──────── Information ────────

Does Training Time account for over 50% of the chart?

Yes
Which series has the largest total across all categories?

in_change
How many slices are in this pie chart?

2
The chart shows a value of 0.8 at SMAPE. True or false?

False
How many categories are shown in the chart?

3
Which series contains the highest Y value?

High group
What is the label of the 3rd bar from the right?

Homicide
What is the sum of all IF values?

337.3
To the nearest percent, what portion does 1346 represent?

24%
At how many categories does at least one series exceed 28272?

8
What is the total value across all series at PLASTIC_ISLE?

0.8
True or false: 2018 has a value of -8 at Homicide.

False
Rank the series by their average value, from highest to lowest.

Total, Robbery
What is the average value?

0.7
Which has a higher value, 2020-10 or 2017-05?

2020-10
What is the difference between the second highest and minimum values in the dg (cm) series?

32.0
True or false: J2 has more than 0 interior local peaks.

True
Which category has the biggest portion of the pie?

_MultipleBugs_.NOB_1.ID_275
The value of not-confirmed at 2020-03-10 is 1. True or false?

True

────────

__What the exercise asks__
Format the rows above as a JSON list of strings, one string per line, leaving out the blank lines.

__Written answer__
[
  "Does Training Time account for over 50% of the chart?",
  "Yes",
  "Which series has the largest total across all categories?",
  "in_change",
  "How many slices are in this pie chart?",
  "2",
  "The chart shows a value of 0.8 at SMAPE. True or false?",
  "False",
  "How many categories are shown in the chart?",
  "3",
  "Which series contains the highest Y value?",
  "High group",
  "What is the label of the 3rd bar from the right?",
  "Homicide",
  "What is the sum of all IF values?",
  "337.3",
  "To the nearest percent, what portion does 1346 represent?",
  "24%",
  "At how many categories does at least one series exceed 28272?",
  "8",
  "What is the total value across all series at PLASTIC_ISLE?",
  "0.8",
  "True or false: 2018 has a value of -8 at Homicide.",
  "False",
  "Rank the series by their average value, from highest to lowest.",
  "Total, Robbery",
  "What is the average value?",
  "0.7",
  "Which has a higher value, 2020-10 or 2017-05?",
  "2020-10",
  "What is the difference between the second highest and minimum values in the dg (cm) series?",
  "32.0",
  "True or false: J2 has more than 0 interior local peaks.",
  "True",
  "Which category has the biggest portion of the pie?",
  "_MultipleBugs_.NOB_1.ID_275",
  "The value of not-confirmed at 2020-03-10 is 1. True or false?",
  "True"
]